L0CacheBuffer now basically reduces to the role of "PortInterface Arbiter",
picking one and only one incoming PortInterface and passing it through.

that's the next task.

Comment 20 Luke Kenneth Casson Leighton 2020-06-22 20:29:13 BST

(In reply to Luke Kenneth Casson Leighton from comment #19)

> L0CacheBuffer now basically reduces to the role of "PortInterface Arbiter",
> picking one and only one incoming PortInterface and passing it through.
> 
> that's the next task.

done.  L0CacheBuffer's sole job now is to select between incoming
PortInterfaces (one per LDSTCompUnit), and to output *to* a PortInterface.

that will however not provide support for misaligned requests.

however the nice thing is: DualPortSplitter *will* deal with misaligned
requests... and DualPortSplitter is intended to comply with PortInterface.

hook one up to the other...

Comment 21 Luke Kenneth Casson Leighton 2020-06-25 11:40:12 BST

michael i created a file soc/experiment/pi2ls.py which contains this:

"""
    PortInterface                LoadStoreUnitInterface

    is_ld_i/1          x_ld_i
    is_st_i/1          x_st_i

    data_len/4         x_mask/16  (translate using LenExpand)
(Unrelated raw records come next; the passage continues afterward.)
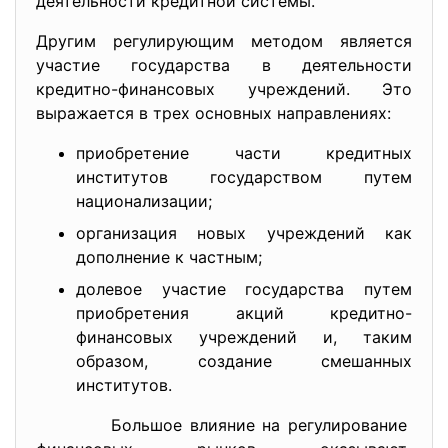
деятельности кредитной системы.
Другим регулирующим методом является
участие государства в деятельности
кредитно-финансовых учреждений. Это
выражается в трех основных направлениях:
приобретение части кредитных
институтов государством путем
национализации;
организация новых учреждений как
дополнение к частным;
долевое участие государства путем
приобретения акций кредитно-
финансовых учреждений и, таким
образом, создание смешанных
институтов.
Большое влияние на
регулирование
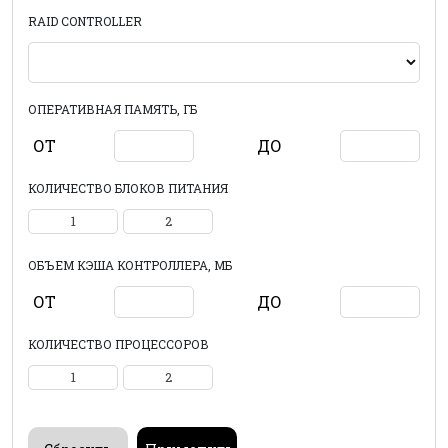
RAID CONTROLLER
ОПЕРАТИВНАЯ ПАМЯТЬ, ГБ
ОТ
ДО
КОЛИЧЕСТВО БЛОКОВ ПИТАНИЯ
1
2
ОБЪЕМ КЭША КОНТРОЛЛЕРА, МБ
ОТ
ДО
КОЛИЧЕСТВО ПРОЦЕССОРОВ
1
2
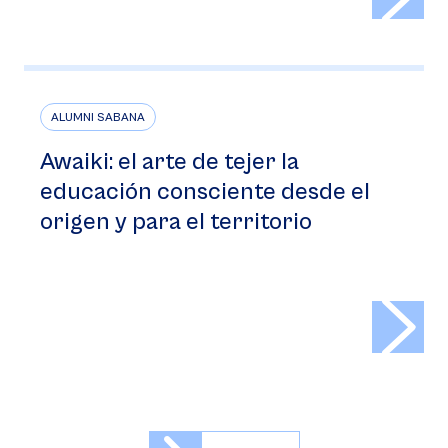
ALUMNI SABANA
Awaiki: el arte de tejer la
educación consciente desde el
origen y para el territorio
>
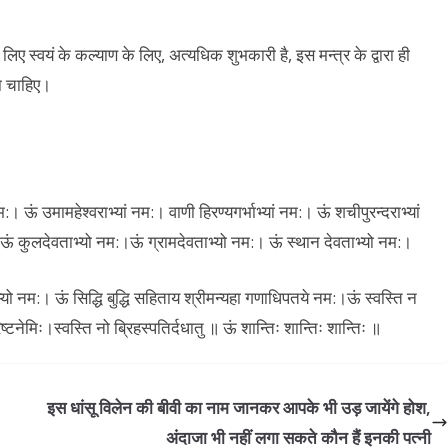
िए स्वयं के कल्याण के लिए, अत्यधिक शुभकारी है, इस मन्त्र के द्वारा ही
ना चाहिए।
नम:। ऊं उमामहेश्वराभ्यां नम:। वाणी हिरण्यगर्भाभ्यां नम:। ऊं शचीपुरन्दराभ्यां
ं कुलदेवताभ्यो नम:।ऊं ग्रामदेवताभ्यो नम:। ऊं स्थान देवताभ्यो नम:।
्मणोभ्यो नम:। ऊं सिद्धि बुद्धि सहिताय श्रीमन्यहा गणाधिपतये नम:।ऊं स्वस्ति न
अरिष्टनेमिः।स्वस्ति नो ब्रिहस्पतिर्दधातु ॥ ऊं शान्तिः शान्तिः शान्तिः ॥
इस धांसू विलेन की बीवी का नाम जानकर आपके भी उड़ जायेंगे होश,
अंदाजा भी नहीं लगा सकते कौन हैं इनकी पत्‍नी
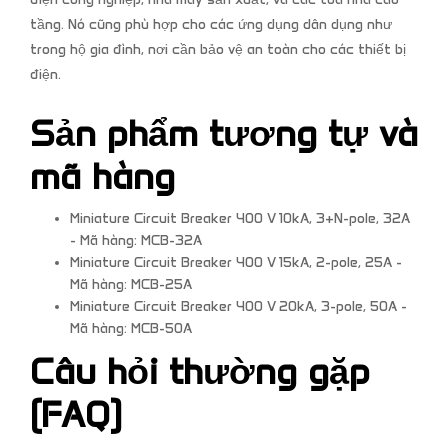
tầng. Nó cũng phù hợp cho các ứng dụng dân dụng như
trong hộ gia đình, nơi cần bảo vệ an toàn cho các thiết bị
điện.
Sản phẩm tương tự và
mã hàng
Miniature Circuit Breaker 400 V 10kA, 3+N-pole, 32A
- Mã hàng: MCB-32A
Miniature Circuit Breaker 400 V 15kA, 2-pole, 25A -
Mã hàng: MCB-25A
Miniature Circuit Breaker 400 V 20kA, 3-pole, 50A -
Mã hàng: MCB-50A
Câu hỏi thường gặp
(FAQ)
    busy_o/1           most likely to be x_busy_o
    go_die_i/1         rst?
    addr.data/48       x_addr_i[4:] (x_addr_i[:4] goes into LenExpand)
    addr.ok/1          probably x_valid_i & ~x_stall_i

    addr_ok_o/1        no equivalent.  *might* work using x_stall_i
    addr_exc_o/2(?)    m_load_err_o and m_store_err_o

    ld.data/64         m_ld_data_o
    ld.ok/1            probably implicit, when x_busy drops low
    st.data/64         x_st_data_i
    st.ok/1            probably kinda redundant, set to x_st_i
"""

it shows the mapping between PI and LSUI, as best as i can determine,
and also shows where LenExpand gets used.  from TestMemoryPortInterface:

            # set up LenExpander with the LD len and lower bits of addr
            lsbaddr, msbaddr = self.splitaddr(ldport.addr.data)
            comb += lenexp.len_i.eq(ldport.data_len)
            comb += lenexp.addr_i.eq(lsbaddr)

and then this should do the trick:

            comb += lsui.x_mask_i.eq(lenexp.exp_o)

btw TestMemoryPortInterface is done as a FSM because, given that it represents
PortInterface, it has to do the 3 things: offer, exchange, complete.

so this is why there is the "adrok_l" latch, because that is kept LOW to
indicate the "offer" phase is still being negotiated.  once "adrok_l" goes
HI this indicates a move into "exchange" phase of the Contract.

* "complete" is represented by reset_l.

the "offer" part the bit where we have to fudge things for a while: still have that
"address ok / not-ok" phase however return fake answers ("yes address is always
ok")

or, if you actually want to make it "work", check the size of the TestMemory,
and if the address is out of range of the size of the TestMemory, actually
set addr_exc_o to 1!

Comment 22 Luke Kenneth Casson Leighton 2020-06-25 18:54:13 BST

oh, also, as you can probably see, i got fed up with LoadStoreUnitInterface names not being clear which were inputs and which were outputs :)

i went through minerva core.py and also loadstore.py and ended up independently confirming what you had identified as input and output.

Comment 23 Luke Kenneth Casson Leighton 2020-06-25 20:55:24 BST

[master 7400c18] start connecting up Pi2LSUI

okok i was bored, i started on it :)

looking at lsmem.py, it occurs to me that simply hooking up
BareMemoryLoadStoreUnit / CacheLoadStoreUnit to harry ho's
sram.py the exact same unit test could be used.

and that that could be done through that reconfigureable
class in bug #403.

Comment 24 Luke Kenneth Casson Leighton 2020-06-26 12:45:41 BST

here's the test class that connects Minerva BareLoadStoreUnit to a
harry ho wishbone-based SRAM:

[master 638a80f] add a test SRAM that lives behind a minerva LoadStoreUnitInterface

Comment 25 Luke Kenneth Casson Leighton 2020-07-13 00:03:01 BST

error handling (exceptions) still TODO here

Comment 26 Luke Kenneth Casson Leighton 2020-08-18 13:54:52 BST

TODO add error handling separately once dcache vhdl has been converted and analysed.  this will tell us the full range of error messages required.